Discover the earliest forms of art and technology
L’Agulhas derives its rich heritage from the shipwreck survivors of many nationalities who settled in this desolate place.
The windswept, ruggedly beautiful coastal plain also lays claim to the Agulhas National Park, which has more than 8 500 species of flowering plants and the coastline supports rich marine and intertidal life, with breeding sites of rare birds such as the African black oystercatcher.
The country’s second-oldest working lighthouse was built here in 1848 in the Pharaoh style. You can browse the fascinating lighthouse museum and curio shop, or stop for a cup of tea. The koppie (hill) behind the lighthouse provides a panoramic view of the area where the Atlantic and Indian oceans meet, ships pass and southern right whales play in spring and early summer.
The southernmost tip of Africa is 1km west of the lighthouse and marked by a simple cairn.

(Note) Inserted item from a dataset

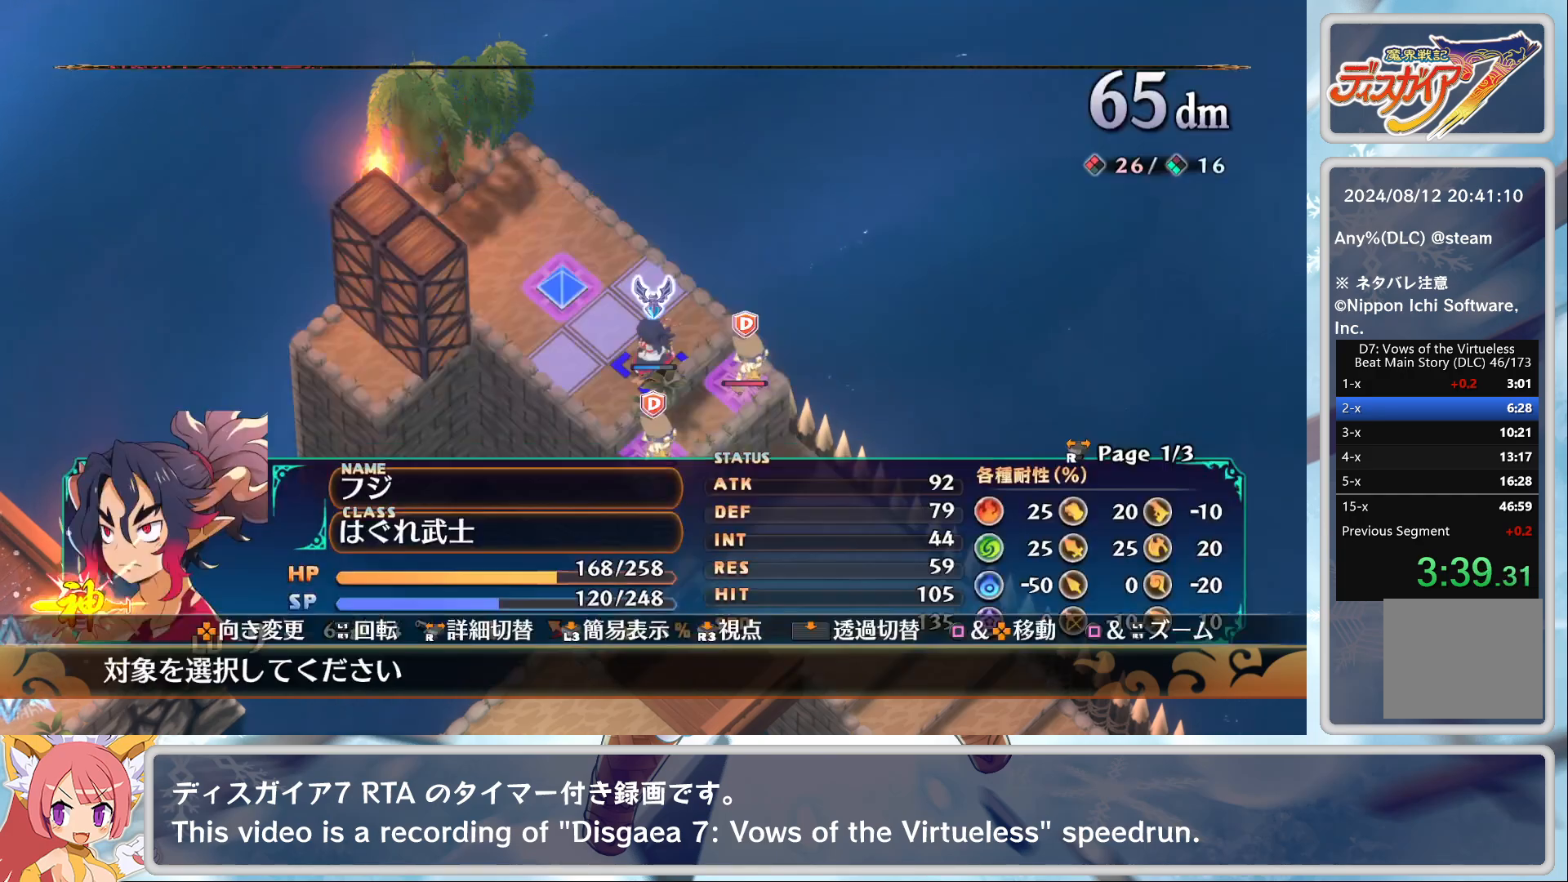
{"buttons": ["TRIANGLE"], "left_stick": "center", "events": [[100, "CROSS", "up"], [100, "DPAD_DOWN", "down"], [200, "DPAD_DOWN", "up"], [300, "CROSS", "down"], [400, "CROSS", "up"], [467, "TRIANGLE", "down"]]}
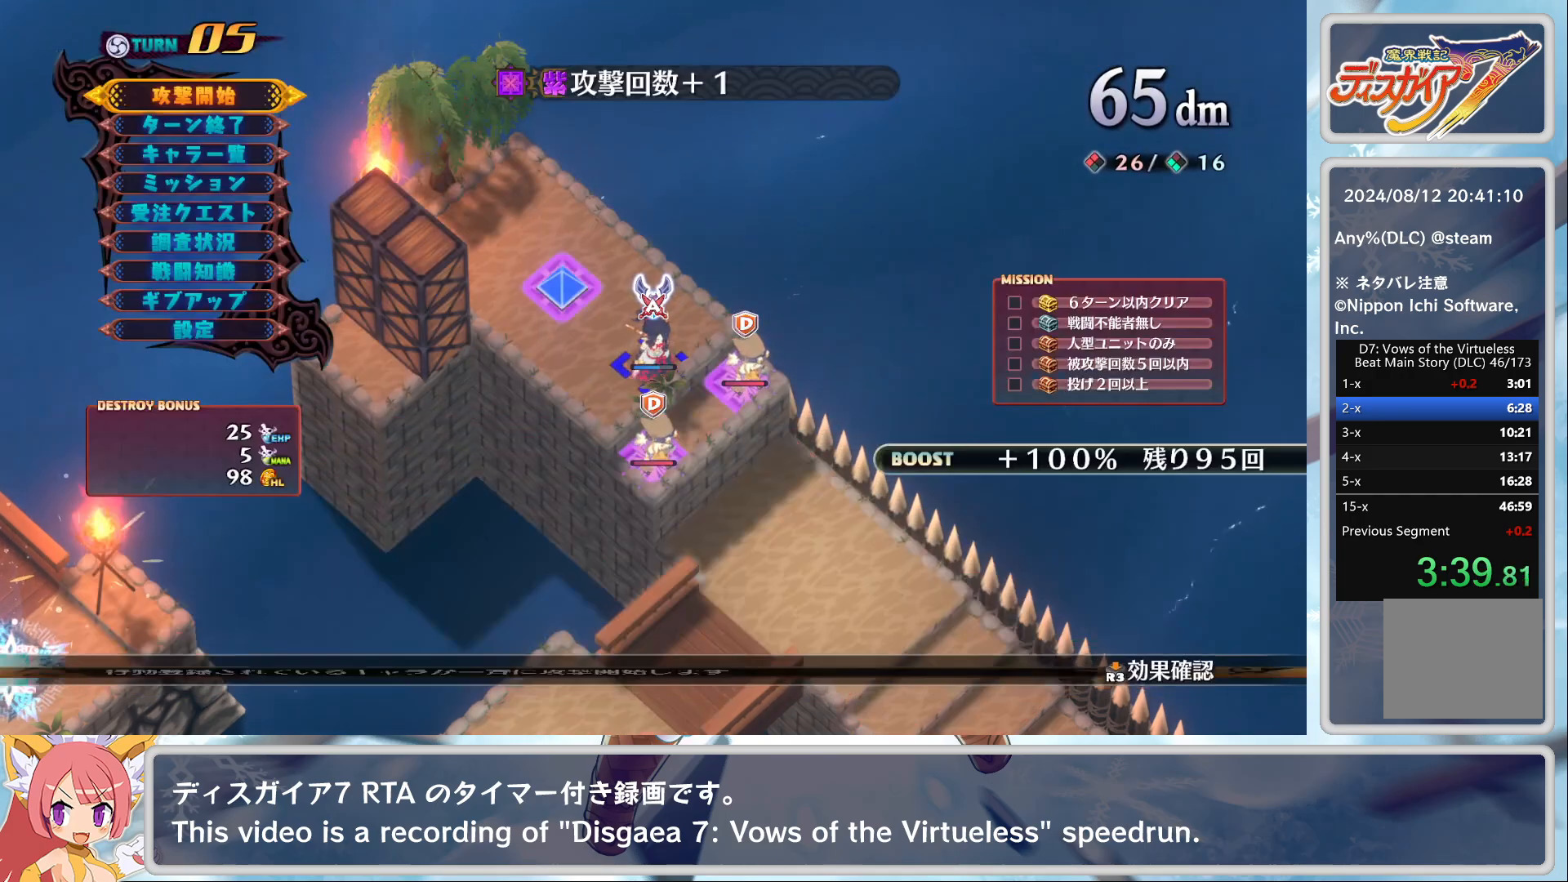
{"buttons": [], "left_stick": "center", "events": [[67, "DPAD_DOWN", "down"], [67, "TRIANGLE", "up"], [133, "CROSS", "down"], [167, "DPAD_DOWN", "up"], [233, "CROSS", "up"]]}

East of the tip you can see the “vywers” (fish traps), created by early inhabitants of the area thousands of years ago. These traps were made by building dams across shallow gullies so that fish would be stranded in them at low tide. Some of the traps have been maintained through the centuries.
Stone hearths and pottery, discovered here together with shell middens, are part of the valuable historic and cultural legacy left by the hunter-gatherers who lived along this coastline though the centuries.